The development from the 1920s of the classic continental or intercontinental itineraries by small but growing airlines was a response in particular to the need to provide rapid transport for both mail and passengers. For the victorious post-World War I European powers (Britain, France and the Netherlands) this meant servicing the routes to their imperial/colonial colonies and dominions as flown by Air Orient (later Air France), Imperial Airways (later BOAC) and KLM (Royal Dutch Airlines), while for American airlines (especially Pan American) it meant covering their sphere of influence with ‘Clipper’ services to South and Central as well as to North America, using both land and sea planes. At the same time, the growing demand on the part of a wider European and American public in the 1920s and 1930s for travel (business or pleasure-related) to the exotic parts of the world – India, Ceylon, Indonesia and to the colonial dominions in Africa, Australia and New Zealand – resulted in the establishment of a number of world-wide air networks. Very soon European airlines were claiming to travel to ‘All six continents’, to fly ‘Dans tous les ciels’ and generally reducing intercontinental travel times to a matter of days rather than weeks.

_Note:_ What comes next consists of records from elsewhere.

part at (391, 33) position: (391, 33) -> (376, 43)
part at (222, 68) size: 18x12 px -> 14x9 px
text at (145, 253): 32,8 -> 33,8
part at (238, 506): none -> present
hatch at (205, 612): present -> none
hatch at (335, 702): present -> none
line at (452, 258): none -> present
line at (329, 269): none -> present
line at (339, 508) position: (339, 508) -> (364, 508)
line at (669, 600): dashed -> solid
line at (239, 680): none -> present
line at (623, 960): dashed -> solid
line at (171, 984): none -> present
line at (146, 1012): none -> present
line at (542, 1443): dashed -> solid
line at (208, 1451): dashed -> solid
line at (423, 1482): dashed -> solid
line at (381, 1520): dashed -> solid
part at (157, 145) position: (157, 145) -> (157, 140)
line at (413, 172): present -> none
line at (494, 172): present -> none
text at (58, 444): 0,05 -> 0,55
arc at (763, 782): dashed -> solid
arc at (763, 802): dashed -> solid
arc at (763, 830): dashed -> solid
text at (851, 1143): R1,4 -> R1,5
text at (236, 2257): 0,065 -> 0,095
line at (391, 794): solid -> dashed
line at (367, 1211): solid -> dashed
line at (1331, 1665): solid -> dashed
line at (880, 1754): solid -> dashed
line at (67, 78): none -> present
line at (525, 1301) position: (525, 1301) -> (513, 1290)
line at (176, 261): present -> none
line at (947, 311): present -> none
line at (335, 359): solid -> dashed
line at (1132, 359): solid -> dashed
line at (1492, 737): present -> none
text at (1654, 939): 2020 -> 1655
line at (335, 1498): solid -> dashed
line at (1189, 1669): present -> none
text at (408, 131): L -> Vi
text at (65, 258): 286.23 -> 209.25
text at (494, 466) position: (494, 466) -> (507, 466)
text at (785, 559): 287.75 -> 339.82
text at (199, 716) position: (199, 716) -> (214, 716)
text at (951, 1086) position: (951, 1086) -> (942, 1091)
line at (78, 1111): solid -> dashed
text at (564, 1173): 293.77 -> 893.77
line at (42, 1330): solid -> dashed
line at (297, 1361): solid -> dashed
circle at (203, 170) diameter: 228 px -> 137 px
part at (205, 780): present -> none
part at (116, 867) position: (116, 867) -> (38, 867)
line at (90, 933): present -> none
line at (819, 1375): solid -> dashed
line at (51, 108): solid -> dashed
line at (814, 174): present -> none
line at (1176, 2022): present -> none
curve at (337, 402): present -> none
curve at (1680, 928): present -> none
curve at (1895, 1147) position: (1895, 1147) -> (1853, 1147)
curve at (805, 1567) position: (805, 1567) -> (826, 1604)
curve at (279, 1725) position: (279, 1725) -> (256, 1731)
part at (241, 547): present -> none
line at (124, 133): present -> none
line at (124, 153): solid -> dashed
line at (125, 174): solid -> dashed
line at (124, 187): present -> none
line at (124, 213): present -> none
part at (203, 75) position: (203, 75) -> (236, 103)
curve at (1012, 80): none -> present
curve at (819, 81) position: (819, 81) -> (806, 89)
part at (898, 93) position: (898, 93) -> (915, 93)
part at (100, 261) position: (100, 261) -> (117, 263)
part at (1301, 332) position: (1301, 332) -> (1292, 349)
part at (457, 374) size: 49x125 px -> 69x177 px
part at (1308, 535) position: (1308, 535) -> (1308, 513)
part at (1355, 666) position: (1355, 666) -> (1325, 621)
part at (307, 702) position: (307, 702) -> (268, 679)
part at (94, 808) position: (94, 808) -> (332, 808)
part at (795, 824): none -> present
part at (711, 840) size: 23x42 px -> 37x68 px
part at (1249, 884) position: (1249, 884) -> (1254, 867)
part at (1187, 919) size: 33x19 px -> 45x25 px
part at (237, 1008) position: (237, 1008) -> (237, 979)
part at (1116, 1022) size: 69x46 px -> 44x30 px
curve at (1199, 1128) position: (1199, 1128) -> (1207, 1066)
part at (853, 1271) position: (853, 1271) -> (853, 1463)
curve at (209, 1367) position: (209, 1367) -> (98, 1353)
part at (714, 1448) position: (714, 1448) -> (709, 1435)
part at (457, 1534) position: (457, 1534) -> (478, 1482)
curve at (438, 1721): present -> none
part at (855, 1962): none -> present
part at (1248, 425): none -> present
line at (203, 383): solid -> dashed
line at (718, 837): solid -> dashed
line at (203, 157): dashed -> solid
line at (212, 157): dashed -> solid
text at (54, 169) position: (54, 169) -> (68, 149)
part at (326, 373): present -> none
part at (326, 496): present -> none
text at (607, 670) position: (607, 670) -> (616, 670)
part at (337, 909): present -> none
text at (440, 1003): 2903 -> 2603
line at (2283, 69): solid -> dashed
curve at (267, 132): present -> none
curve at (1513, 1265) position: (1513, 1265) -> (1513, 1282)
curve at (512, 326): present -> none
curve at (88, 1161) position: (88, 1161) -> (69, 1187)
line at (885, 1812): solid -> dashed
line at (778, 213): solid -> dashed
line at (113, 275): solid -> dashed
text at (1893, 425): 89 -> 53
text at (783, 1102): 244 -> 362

As a result of this, in the 1930s, the globe or map of the world naturally became a central motif in airline advertising, particularly for European airways. KLM, servicing Dutch interests in the Far East, in particular Indonesia, and in Europe, reminded the public through their posters of the extent and regularity of their flights. So, in a poster of the 1930s (Figure 2.1), a KLM Douglas DC 3 (Dakota) is seen flying above a globe on which are marked KLM routes from Amsterdam across Europe to Cairo, Bagdad, Karachi, Calcutta, Rangoon and Bangkok to the final destination in Batavia (which today we call Jakarta), a journey which in its entirety then took five and a half days, available in both directions twice weekly. A similar approach was taken by KLM to its European routes (Figure 2.2), which flew from Amsterdam as far south as Milan, especially when, after its launch in 1919, the service established its profile as a major continental airline, with regular flights from, for example, Amsterdam to London initiated as early as 1920.